DOCUMENTO DE ORIGEM:

┄┄┄┄┄┄┄┄┄┄

Alma E-Zine
Um Olhar Ancestral Sobre
Pablo Amaringo
A arte do consciente alterado
Uma introspecção de Matias Romero
Muito provavelmente algum dia, todos nós (ou pelo menos a maioria) já olhamos uma outra coisa de um modo diferente, mesmo que por uma mera casualidade. Muitos o fazem todo o tempo, outros quase nunca, mas em pelo menos uma fase de nossas vidas - a infância, geralmente - olhamos o mundo por um breve instante de um modo totalmente novo e diferente daquilo que nos é empurrado por nossas tradições e culturas, especialmente a cultura de massa. Em certos casos, o poder desse novo olhar pode ser apenas um breve vislumbre de todo um novo mundo, todo um novo leque de possibilidades. Ou nos transformar para sempre.

O segundo parece ser caso de um artista peruano que atende pelo nome de Pablo Amaringo. Aos 10 anos de idade, ele foi apresentado a um líquido cor de tijolo, de sabor acre e desagradável, uma beberragem feita com cipós e folhas da Amazônia denominado ayahuasca. Acabou se tornando um curandeiro, aprendendo os icaros, ou as canções de cura que lhe ocorriam dentro dos transes psicodélicos causados pela bebida.

Mas não apenas as canções lhe ocorriam em meio aos transes, visões de mundo do qual nem se poderia suspeitar o visitavam também, todo um mundo novo visual sugerido pela ayahuasca influenciaria para sempre o seu modo de pintar: era ele, como já disse um daqueles que viu o leque infinito de possibilidades a partir de suas experiências e procurou traduzir isso em telas e pinturas.

┄┄┄┄┄┄┄┄┄┄

[Entradas armazenadas]
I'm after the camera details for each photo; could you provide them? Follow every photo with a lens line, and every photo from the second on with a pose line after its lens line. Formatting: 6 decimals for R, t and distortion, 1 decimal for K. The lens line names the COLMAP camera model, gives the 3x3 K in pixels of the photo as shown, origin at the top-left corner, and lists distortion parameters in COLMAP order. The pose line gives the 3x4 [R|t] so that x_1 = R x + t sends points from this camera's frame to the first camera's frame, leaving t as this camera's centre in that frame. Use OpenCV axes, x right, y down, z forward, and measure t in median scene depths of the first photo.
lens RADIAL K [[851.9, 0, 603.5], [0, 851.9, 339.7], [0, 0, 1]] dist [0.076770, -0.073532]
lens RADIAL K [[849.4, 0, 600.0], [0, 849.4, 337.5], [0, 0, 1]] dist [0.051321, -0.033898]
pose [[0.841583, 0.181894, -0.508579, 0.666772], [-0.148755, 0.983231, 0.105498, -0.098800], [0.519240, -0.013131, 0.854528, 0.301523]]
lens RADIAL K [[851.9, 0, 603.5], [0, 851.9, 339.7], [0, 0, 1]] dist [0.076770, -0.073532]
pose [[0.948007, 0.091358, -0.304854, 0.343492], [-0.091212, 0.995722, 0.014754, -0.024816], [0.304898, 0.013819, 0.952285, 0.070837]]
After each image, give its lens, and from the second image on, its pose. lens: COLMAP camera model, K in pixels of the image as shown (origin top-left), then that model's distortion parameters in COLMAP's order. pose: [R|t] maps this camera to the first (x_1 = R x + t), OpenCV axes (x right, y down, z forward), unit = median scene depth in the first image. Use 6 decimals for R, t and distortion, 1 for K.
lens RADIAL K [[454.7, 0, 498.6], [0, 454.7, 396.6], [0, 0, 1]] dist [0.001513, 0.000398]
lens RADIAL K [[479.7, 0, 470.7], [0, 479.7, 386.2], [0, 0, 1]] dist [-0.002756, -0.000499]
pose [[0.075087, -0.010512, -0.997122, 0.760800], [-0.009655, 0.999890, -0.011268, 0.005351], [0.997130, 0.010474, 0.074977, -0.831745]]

┄┄┄┄┄┄┄┄┄┄

TAREFA A:
Segundo o texto sobre Pablo Amaringo, com que idade ele foi apresentado à ayahuasca?
TAREFA B:
Reescreva o trecho do texto sobre Pablo Amaringo começando em "O segundo parece" e indo até "causados pela bebida.", trocando "curandeiro" por "xamã".
TAREFA C:
Retome o texto sobre Pablo Amaringo a partir do ponto em que ele termina.

SUA RESPOSTA A:
Aos 10 anos de idade.

SUA RESPOSTA B:
O segundo parece ser caso de um artista peruano que atende pelo nome de Pablo Amaringo. Aos 10 anos de idade, ele foi apresentado a um líquido cor de tijolo, de sabor acre e desagradável, uma beberragem feita com cipós e folhas da Amazônia denominado ayahuasca. Acabou se tornando um xamã, aprendendo os icaros, ou as canções de cura que lhe ocorriam dentro dos transes psicodélicos causados pela bebida.

SUA RESPOSTA C:
Se voltarmos à nossa história recente, veremos que muitos, se não todos aqueles envolvidos na grande revolução da informática, veremos o mesmo componente visionário das experiências xamânicas de Amaringo, só que no caso da informática regado à dietilamida número 25 do ácido lisérgico, ou LSD, como o foi no caso de Steve Jobs e Bill Gates, respectivamente os criadores da Apple Computers e da Microsoft. Pensando bem, não foi Timothy Leary, brilhante pesquisador expulso de Harvard por querer compartilhar o mundo novo que o LSD trazia com a universidade, quem disse que o computador e a realidade virtual eram as novas drogas da expansão da mente?

Paralelo a isso, imperturbável a toda a hype provocada pelas substâncias psicodélicas em corações e mentes do mundo ocidental a vida segue calmamente no Peru e em tantas outras comunidades pela América Central, do Sul, do Norte, África, Sibéria nas quais as substâncias, longe de provocar todo o horror e a apreensão que provocam no seio do Ocidente, são parte integrante da cultura local, seguem e seguirão provocando sonhos e abrindo as portas daquele mundo novo que Pablo Amaringo tão bem soube antever naquele dia em 1953.

Publicado originalmente em Radiola Santa Rosa.